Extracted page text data
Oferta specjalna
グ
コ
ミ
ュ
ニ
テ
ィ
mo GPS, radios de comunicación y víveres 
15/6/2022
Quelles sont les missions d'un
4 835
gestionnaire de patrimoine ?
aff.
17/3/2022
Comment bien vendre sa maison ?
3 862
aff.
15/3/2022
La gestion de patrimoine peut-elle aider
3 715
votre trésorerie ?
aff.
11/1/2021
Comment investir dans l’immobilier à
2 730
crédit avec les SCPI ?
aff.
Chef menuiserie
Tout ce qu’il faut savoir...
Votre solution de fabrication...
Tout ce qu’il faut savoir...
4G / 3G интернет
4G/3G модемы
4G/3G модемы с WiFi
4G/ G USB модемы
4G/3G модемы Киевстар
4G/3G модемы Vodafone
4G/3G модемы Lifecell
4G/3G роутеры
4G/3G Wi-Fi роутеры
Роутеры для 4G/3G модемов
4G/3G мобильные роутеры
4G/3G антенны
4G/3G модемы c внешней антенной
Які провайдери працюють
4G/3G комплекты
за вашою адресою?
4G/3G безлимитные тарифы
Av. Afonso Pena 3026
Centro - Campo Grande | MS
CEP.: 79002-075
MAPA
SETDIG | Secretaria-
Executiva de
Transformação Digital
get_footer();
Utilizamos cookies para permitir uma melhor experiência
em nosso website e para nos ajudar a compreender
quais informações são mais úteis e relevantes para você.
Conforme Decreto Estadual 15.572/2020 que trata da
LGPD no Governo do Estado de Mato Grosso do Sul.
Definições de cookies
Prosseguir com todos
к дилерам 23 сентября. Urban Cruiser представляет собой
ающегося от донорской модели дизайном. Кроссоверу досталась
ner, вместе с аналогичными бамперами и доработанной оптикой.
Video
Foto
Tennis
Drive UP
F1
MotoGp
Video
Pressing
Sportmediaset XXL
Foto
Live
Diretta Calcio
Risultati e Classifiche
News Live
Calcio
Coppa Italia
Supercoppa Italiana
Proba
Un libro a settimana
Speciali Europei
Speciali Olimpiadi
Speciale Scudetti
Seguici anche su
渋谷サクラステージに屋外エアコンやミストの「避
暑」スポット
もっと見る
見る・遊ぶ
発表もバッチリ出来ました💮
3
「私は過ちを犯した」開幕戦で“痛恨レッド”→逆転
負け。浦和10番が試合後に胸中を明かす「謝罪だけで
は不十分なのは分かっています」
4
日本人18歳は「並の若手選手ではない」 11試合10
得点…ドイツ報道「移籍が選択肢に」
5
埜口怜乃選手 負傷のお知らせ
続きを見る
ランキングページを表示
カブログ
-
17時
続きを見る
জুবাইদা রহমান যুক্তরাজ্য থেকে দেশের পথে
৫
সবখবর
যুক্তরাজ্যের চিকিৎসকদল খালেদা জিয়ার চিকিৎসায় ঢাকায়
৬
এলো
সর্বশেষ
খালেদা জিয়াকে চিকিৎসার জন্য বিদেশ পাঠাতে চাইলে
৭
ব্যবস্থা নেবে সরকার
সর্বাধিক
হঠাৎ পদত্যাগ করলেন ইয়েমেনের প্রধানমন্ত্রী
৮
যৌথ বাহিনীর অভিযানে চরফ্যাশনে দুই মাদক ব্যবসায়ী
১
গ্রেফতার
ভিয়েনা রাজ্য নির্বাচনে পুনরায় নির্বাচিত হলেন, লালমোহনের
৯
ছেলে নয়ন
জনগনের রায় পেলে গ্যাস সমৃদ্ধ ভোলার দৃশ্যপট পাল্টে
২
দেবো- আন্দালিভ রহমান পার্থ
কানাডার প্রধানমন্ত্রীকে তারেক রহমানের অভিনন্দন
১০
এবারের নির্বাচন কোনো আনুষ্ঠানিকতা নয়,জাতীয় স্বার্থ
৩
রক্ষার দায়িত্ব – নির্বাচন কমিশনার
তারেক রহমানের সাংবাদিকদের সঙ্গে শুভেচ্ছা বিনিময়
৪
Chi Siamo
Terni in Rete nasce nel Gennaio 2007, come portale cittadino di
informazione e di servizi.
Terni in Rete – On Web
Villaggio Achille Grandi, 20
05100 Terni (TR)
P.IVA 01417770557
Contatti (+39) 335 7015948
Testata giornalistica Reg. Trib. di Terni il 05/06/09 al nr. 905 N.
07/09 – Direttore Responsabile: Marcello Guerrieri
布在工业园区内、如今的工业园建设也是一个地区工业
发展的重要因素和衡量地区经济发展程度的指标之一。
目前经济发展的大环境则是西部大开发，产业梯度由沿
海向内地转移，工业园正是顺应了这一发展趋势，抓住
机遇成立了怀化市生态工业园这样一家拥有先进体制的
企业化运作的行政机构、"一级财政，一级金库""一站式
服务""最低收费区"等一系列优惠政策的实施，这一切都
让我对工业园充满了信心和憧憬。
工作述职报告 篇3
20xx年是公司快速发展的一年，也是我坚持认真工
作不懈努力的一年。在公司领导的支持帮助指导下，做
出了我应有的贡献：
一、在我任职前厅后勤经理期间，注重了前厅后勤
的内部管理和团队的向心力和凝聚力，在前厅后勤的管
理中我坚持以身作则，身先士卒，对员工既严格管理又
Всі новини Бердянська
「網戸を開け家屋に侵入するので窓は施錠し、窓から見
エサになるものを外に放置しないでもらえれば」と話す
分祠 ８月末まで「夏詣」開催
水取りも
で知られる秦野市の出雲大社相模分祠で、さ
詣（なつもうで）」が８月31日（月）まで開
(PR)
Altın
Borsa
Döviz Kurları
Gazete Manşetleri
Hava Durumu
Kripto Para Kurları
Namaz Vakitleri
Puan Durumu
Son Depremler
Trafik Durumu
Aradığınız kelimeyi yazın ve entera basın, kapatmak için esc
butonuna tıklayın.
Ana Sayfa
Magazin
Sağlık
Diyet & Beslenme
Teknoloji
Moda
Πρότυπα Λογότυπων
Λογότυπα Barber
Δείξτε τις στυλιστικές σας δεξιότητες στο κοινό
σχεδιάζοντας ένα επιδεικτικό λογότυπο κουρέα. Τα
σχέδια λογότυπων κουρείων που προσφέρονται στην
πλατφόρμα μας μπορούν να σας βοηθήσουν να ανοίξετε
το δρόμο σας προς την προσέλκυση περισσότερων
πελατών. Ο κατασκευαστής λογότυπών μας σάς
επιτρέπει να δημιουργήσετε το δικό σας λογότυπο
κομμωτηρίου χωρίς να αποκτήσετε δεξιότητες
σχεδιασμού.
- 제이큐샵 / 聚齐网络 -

# Task prompt
Wherever the word "Durumu" appears in the records above, copy that line.

# Result of this task
Hava Durumu
Puan Durumu
Trafik Durumu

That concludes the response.